Were you working in the Chinese film industry before making Red Light Revolution?
Yes, the film that really started getting things going for me here was City of Life and Death [a.k.a. Nanjing! Nanjing!] directed by Lu Chuan. I auditioned for that movie in mid-2007 and got a role, although in the end I think maybe four-fifths of what I shot was not in the movie [laughs]. Since then I’ve been working on a lot of independent Chinese films, and also TV. Often I’ll be working as an actor, but at the same time I’ll also take on cameraman jobs, or editing. I think in the independent film world, if you only wear one hat, you’re going to be waiting for the phone to ring.

Sam directs Zhao Jun (left), Vivid Wang (second from left) and Candy the blow-up doll in Red Light Revolution.
Where did the idea for Red Light Revolution come from?
I thought it was a very surprising change in China – the emergence of these sex shops. About 1992 I went to one of the first in Wangfujing [a prominent shopping strip near Tiananmen Square]. At that time it was very different – like a pharmacy. People were wearing lab coats. You don’t see those anymore! I considered making Red Light Revolution a documentary, but then thought, “Hold on, as a fiction piece there might be a lot more to run with.”

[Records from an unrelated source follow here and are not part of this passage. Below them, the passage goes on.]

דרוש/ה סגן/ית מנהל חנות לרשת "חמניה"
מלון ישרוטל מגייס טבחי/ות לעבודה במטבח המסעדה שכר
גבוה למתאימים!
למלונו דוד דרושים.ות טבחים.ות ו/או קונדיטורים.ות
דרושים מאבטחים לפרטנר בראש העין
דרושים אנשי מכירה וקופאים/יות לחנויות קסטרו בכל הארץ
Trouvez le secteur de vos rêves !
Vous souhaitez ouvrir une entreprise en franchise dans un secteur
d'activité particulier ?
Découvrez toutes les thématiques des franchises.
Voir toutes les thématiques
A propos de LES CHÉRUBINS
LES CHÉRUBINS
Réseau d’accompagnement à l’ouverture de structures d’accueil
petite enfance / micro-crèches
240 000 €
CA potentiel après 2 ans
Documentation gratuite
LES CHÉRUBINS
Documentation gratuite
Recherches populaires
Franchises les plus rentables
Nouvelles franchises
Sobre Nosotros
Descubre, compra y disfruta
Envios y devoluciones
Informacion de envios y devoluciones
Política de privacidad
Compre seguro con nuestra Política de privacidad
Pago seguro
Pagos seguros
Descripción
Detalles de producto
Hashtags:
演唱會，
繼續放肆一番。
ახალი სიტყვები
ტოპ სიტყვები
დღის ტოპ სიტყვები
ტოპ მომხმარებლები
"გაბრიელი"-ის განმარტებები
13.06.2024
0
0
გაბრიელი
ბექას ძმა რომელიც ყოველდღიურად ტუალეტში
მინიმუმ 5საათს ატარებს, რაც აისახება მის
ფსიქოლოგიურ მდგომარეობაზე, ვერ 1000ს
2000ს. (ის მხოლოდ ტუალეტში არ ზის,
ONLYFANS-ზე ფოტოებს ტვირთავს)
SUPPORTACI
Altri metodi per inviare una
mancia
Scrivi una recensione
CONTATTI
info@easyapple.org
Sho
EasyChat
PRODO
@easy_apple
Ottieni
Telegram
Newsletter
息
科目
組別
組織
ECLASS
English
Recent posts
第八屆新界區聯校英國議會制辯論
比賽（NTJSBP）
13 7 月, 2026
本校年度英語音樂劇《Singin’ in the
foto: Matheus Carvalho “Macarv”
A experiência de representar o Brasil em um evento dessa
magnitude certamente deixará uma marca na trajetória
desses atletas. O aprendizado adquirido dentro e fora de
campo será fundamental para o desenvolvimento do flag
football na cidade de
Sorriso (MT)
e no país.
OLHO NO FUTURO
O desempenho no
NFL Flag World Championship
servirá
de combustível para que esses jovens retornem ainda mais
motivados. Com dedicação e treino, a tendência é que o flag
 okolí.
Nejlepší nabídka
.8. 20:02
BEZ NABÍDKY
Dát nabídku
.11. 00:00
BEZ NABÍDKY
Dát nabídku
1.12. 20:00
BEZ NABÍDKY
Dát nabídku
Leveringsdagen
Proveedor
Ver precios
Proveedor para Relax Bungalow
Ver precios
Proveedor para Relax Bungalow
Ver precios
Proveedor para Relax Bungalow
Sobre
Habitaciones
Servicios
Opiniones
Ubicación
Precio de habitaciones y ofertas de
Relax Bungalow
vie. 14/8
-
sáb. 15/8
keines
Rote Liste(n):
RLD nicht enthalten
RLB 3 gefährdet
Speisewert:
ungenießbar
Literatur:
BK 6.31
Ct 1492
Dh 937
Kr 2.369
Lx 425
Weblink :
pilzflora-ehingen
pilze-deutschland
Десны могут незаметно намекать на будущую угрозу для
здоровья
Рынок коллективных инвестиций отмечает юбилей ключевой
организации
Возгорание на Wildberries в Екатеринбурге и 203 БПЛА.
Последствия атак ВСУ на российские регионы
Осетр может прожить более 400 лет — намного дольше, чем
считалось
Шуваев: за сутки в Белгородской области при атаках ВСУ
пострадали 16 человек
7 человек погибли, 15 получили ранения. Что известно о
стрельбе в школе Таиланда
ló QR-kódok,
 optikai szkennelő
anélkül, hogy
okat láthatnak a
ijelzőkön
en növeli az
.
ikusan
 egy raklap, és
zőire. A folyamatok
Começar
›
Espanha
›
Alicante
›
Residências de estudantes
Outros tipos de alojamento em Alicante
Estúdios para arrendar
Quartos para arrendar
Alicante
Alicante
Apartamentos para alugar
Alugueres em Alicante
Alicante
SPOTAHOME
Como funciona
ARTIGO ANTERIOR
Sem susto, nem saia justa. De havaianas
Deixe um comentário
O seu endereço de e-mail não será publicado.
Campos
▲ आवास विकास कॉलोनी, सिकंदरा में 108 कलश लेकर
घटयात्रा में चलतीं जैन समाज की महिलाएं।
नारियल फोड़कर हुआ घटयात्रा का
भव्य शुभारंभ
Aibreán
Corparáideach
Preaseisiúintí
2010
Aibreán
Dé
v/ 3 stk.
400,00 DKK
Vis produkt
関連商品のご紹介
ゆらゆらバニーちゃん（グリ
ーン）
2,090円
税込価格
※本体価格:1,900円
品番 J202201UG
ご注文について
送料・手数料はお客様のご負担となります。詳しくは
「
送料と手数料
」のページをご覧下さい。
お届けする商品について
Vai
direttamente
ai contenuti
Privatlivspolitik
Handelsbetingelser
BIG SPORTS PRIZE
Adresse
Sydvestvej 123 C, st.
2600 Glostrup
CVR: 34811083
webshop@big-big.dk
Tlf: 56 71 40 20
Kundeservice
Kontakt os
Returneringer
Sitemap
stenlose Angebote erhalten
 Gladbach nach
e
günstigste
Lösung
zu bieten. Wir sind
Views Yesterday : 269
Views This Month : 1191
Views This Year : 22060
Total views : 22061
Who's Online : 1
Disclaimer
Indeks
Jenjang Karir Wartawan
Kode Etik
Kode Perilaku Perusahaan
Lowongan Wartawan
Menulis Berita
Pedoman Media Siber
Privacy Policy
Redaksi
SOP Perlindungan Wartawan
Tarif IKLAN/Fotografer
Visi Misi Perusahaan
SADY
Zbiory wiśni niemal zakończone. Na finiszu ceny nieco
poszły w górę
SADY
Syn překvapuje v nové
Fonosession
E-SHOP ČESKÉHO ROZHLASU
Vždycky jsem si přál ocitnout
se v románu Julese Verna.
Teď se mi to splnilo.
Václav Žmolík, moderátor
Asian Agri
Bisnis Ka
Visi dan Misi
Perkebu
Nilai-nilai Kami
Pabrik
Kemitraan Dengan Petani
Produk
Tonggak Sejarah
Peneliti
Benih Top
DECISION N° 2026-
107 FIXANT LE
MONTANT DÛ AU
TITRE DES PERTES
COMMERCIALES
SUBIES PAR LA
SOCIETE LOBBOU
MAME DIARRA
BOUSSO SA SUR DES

One of the things I loved about the film was the way it captures Beijing hua – the local dialect Beijingers speak on the street. Did you write the dialogue yourself, or did you have some help in getting that authentic Beijing flavour?
I wrote all the dialogue myself in English and then we translated it. Even though I speak Chinese, I think to be able to write a script that colloquial would have been impossible for me. So I wrote it in English and then had it translated into Chinese. Then I had that version re-translated to give it more of a Beijing flavour. So the jokes are actually the same – or similar – in English and Chinese, but it was mainly just sitting down with the translator and saying, “This is the phrase that we’ve got in English. Is there a similar phrase that has that same flavour in Beijing hua?

Given that non-approved films can’t be shown in Chinese cinemas, how have you been screening Red Light in China?
We’ve been taking it on tour. So next week we’re going to Shanghai, and then Kunming, Chengdu – showing it in small venues, but trying to pack them out, using internet word-of-mouth. So far the word-of-mouth on sites like Douban [a Chinese site similar to Facebook] has been overwhelmingly positive.

What kind of venues do you use?
We’ll do things like Yugong Yishan [a mid-sized rock venue] in Beijing. Some of them are not traditional theatres, but they can still fit 200 people. But we’ll also do things in a small café where we can only fit 50.

But one of the interesting things that’s happening in China is that there are about 20 million people who go to the cinema, and there are 450 million people who are watching media content on the internet. That makes it a very exciting time for independent filmmakers. For Chinese New Year, Tudou is going to do an online release of Red Light Revolution. They’ve purchased the online rights and they’re giving it a platform that’s going to bring it to many more people than we’d get with a cinema release.

Is that a pay-per-view model?
No, the Tudou deal will be free. Tudou is going to be promoting it and putting links on their front page. It will be accessible to anyone on the internet in mainland China.

So the rules pertaining to cinema releases don’t extend to online releases?
Not yet! So this is kind of an interesting window [laughs]. I don’t know how long that is going to last, but it creates an interesting opportunity for us. We’re also having a theatrical release in Canada and the U.K. in January, around those same dates. And it’ll be hitting DVD in the U.K. by Valentine’s Day in February. So we’re trying to go as “day-and-date” as possible around the world.


Red Light Revolution will be released in cinemas on January 13 in Toronto, January 23 in London, and January 27 in Vancouver.